New US 7th Fleet commander arrives in Japan
The new commander of the US 7th Fleet arrived in Yokosuka, Japan, on August 25, two days after assuming command.
Vice Adm. Phil Sawyer is taking over from three-star admiral Joseph Aucoin who was relieved from his post after US destroyer USS John S. McCain collided with oil tanker Alnic MC on Monday, August 21.
Prior to arrival, he participated in the International Maritime Security Symposium hosted by the Indonesian Navy in Bali, Indonesia.
A career submariner, Sawyer has extensive experience as a commander in the Indo-Asia-Pacific. His most recent assignment was deputy commander, U.S. Pacific Fleet in Hawaii. Before that, he was commander, U.S. Submarine Forces Pacific, also in Hawaii; and commander, Submarine Group 7/ Task Force 54 and 74 in Yokosuka. His afloat commands were USS La Jolla (SSN 701) and Submarine Squadron 15 in Guam.
A Phoenix native, he graduated from the United States Naval Academy in 1983 with a Bachelor of Science in Systems Engineering. He received a Master of Engineering Management from Old Dominion University.
US 7th Fleet incidents
Sawyer replaced Aucoin who was relieved from his position following a series of incidents, including two fatal ones.
Ten sailors lost their lives when USS John S. McCain collided with oil tanker Alnic MC east of the Strait of Malacca and Singapore on Monday, August 21.
Significant damage to the McCain’s hull resulted in flooding to nearby compartments, including crew berthing, machinery and communications rooms. Damage control efforts by the crew halted further flooding.
Less than two months ago, seven US sailors lost their lives in another collision between a US destroyer and a merchant ship. USS Fitzgerald collided with Philippine-flagged ACX Crystal off the coast of Japan On July 17 and will have to be transported back to the US for repairs.

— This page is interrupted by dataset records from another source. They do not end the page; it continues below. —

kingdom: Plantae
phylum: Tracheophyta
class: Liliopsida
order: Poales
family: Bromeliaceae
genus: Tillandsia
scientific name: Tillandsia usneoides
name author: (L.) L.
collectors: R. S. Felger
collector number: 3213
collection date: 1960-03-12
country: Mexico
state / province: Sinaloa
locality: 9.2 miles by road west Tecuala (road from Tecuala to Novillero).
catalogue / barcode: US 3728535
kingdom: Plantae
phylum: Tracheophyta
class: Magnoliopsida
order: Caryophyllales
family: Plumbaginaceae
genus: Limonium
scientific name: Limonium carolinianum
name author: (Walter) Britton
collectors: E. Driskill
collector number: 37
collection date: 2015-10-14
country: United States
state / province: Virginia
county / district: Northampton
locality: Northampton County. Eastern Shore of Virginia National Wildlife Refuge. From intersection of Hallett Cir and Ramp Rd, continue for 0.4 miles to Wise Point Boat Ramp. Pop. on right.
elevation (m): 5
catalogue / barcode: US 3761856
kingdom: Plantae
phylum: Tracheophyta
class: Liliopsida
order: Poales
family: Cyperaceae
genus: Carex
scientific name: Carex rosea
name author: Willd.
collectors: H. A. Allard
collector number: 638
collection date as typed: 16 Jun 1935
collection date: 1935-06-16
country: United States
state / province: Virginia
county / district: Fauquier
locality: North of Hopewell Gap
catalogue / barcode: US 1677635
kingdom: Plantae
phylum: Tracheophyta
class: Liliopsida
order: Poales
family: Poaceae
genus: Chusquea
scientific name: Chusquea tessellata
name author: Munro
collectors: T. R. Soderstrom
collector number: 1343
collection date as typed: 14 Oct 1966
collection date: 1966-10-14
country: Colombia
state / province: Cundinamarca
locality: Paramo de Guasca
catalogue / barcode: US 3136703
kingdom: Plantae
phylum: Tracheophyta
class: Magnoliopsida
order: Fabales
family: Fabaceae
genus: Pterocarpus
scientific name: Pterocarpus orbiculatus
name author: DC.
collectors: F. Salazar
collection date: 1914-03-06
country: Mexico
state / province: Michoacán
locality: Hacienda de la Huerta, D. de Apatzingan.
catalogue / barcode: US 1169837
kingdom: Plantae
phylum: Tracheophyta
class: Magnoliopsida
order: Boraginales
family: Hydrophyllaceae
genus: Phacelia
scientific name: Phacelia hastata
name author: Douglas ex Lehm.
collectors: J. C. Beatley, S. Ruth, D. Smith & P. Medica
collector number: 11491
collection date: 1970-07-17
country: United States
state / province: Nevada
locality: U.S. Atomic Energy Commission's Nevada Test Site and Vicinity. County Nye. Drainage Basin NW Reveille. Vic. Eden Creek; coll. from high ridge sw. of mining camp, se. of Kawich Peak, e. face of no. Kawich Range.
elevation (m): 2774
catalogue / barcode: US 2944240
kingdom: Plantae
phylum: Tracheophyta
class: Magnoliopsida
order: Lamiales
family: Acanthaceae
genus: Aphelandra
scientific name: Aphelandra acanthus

The two fatal incidents were the third and fourth incident involving US Navy ships. On January 31, cruiser USS Antietam, forward-deployed to the 7th Fleet, ran aground in waters near Yokosuka, while USS Champlain collided with a fishing vessel in the Sea of Japan on May 9.
In response to the incidents, chief of naval operations Adm. John Richardson directed the navy to take an “operational pause” in all of its fleets around the world, to allow fleet commanders to assess and review with their commands the fundamental practice to safe and effective operations.
In addition to the operational pause, Richardson said he directed a more comprehensive review to find the contributing factors and root causes of the incidents.